The best performing companies have strong leaders and strong company cultures. There are no exceptions.
And, when a unit does not pass its tests, the Army replaces the unit commander. Immediately.
How important is company culture?
There is a bit of a “gee whiz, Mom, look what I made” note to the discussion of company cultures in the Internet Age but apparently companies are willing to make hiring decisions based on something called “culture fit”.
These decisions are veto proof decisions, as if culture fit were the single most important element of a prospective employee’s fitness for hiring.
Is that correct?
How would you recognize a strong company culture?
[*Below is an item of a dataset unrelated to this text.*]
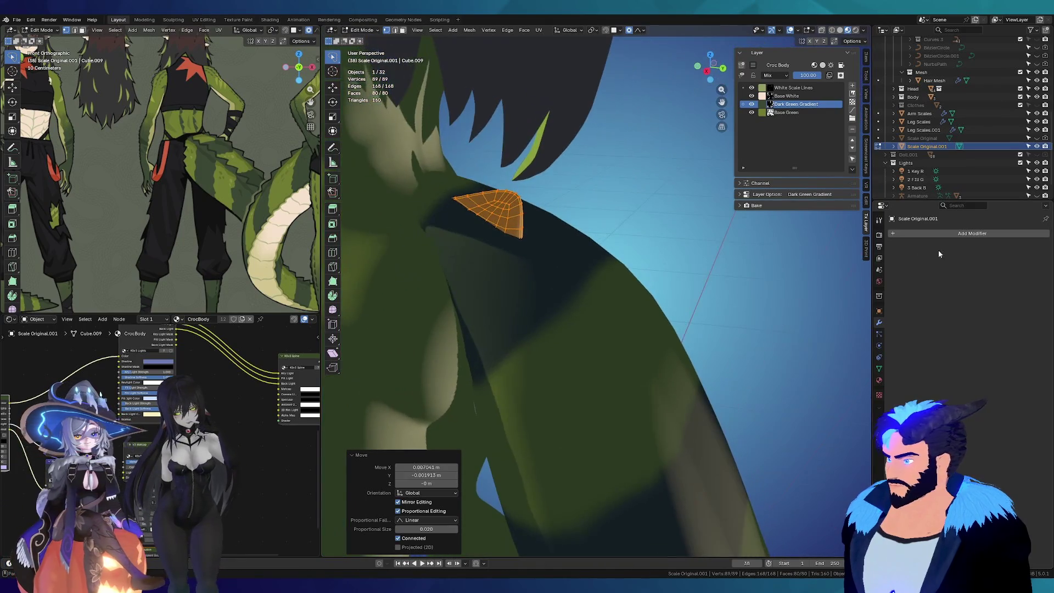
click(973, 232)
The big question is how would you recognize and measure a company culture? Test it for strength or measure its elasticity? Huh, Big Red Car, how would you do that?
Well the Big Red Car is going to waffle just a bit on those questions and suggest that sometimes the culture of a company (such as Special Forces or Navy SEALs or Apple?) is so strong that one does not “fit” but rather begs to join to be transformed into a fit. You do not have to worry about whether someone fits, they will be made to fit by the culture itself. A transformational culture?
Let me say that again — the individual conforms to the culture rather than the culture having to be a good fit for the individual.
In the weeks ahead, we are going to explore the elements of culture — how it is identified, measured, created and strengthened.
We will explore actual, real world applications because like sex this generation did not invent company culture.
But, hey, what the Hell do I know anyway? I’m just a Big Red Car.